Démonstration dans la partie nuit, séparée entre un dressing, une chambre et la salle de bains à la façon d’une grande suite parentale dont deux portes coulissantes créent une séparation presque japonisante en lin et fin meneaux de bois clair. La chambre elle-même poursuit la métaphore du calme et du repos avec une tête de lit vert matcha très clair et des éléments de bois clair traçant des lignes immaculées sur le blanc de la suite. Des portes coulissantes toute hauteur que l’on croirait intégrées à la tête de lit mènent à la salle de bains traitée en rectangles de carreaux de céramique façon terre cuite et d'inspiration plus méditerranéenne.

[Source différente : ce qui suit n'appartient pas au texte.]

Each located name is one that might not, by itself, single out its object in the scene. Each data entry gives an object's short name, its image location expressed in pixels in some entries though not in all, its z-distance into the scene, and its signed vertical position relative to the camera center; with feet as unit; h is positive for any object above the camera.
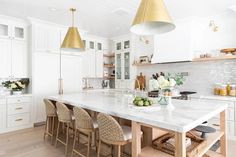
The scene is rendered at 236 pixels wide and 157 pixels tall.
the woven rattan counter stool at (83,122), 7.24 -1.99
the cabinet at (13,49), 13.00 +2.14
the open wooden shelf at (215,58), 11.48 +1.26
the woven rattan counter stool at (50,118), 10.10 -2.88
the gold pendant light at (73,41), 10.17 +2.15
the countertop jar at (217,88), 12.28 -0.93
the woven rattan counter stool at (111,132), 5.88 -2.02
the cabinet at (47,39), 14.08 +3.24
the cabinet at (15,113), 12.39 -2.81
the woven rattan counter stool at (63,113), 8.63 -1.94
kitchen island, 4.66 -1.30
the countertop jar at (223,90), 11.86 -1.00
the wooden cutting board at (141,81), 16.70 -0.51
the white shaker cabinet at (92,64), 18.51 +1.35
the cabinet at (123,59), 18.13 +1.93
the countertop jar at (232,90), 11.53 -0.97
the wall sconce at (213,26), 12.55 +3.76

Et n’oublions pas la sélection de mobilier opérée par Tom Floquet pour ponctuer l’espace. Peu de pièces, mais que l’on remarque d’autant mieux. Des pièces chinées ou non, ici cette table ancienne pour la salle à manger, là un ottoman de Mies Van Der Rohe, une chaise signée Arne Jacobsen et, surtout, cette prédilection pour les tabourets, table, table de chevet issus des collection de l’atelier d’architecture et de mobilier Matera-Matang, fondé en 2022 par Ophélie Dozat et Lucien Dumas et que nous avions découvert à Design Parade Hyères 2023 et retrouvé au Mobilier national cette année. On ne s’en étonne pas, tant les pièces de ces derniers jouent sur les échelles pour créer des meubles comme des architectures, structurées et assemblées par coutures et tissages, les pièces de bois maintenues par une corde en papier. Ainsi, le larmier se fait poignée, le bardage à clin sert de tiroirs et le bois brûlé joue le rôle de finition dans une utilisation de matériaux naturels qui les inscrit en droite ligne du travail de Tom Floquet dont on ne peut clore la visite de la maison sans s’arrêter sur la cuisine qu’il a dessinée dans deux tonalités de chêne, les portes plus claires que leurs encadrements et qu’il intègre à l’îlot-bibliothèque du coin repas en okoumé par un plan en pierre naturelle qui unifie l’ensemble. « C'est une cuisine presque professionnelle, surdimensionnée pour un propriétaire qui aime cuisiner. Elle est imaginée comme un atelier de préparation, aux fonctionnalités multiples et que l’esthétique doit refléter. » On note les pavés en pierre qui courent jusqu’à la baie menant à la terrasse, en pierre également, dans une continuité pensée entre intérieur et extérieur dans ce langage axé sur la lumière et la matière développé de belle manière par Tom Floquet.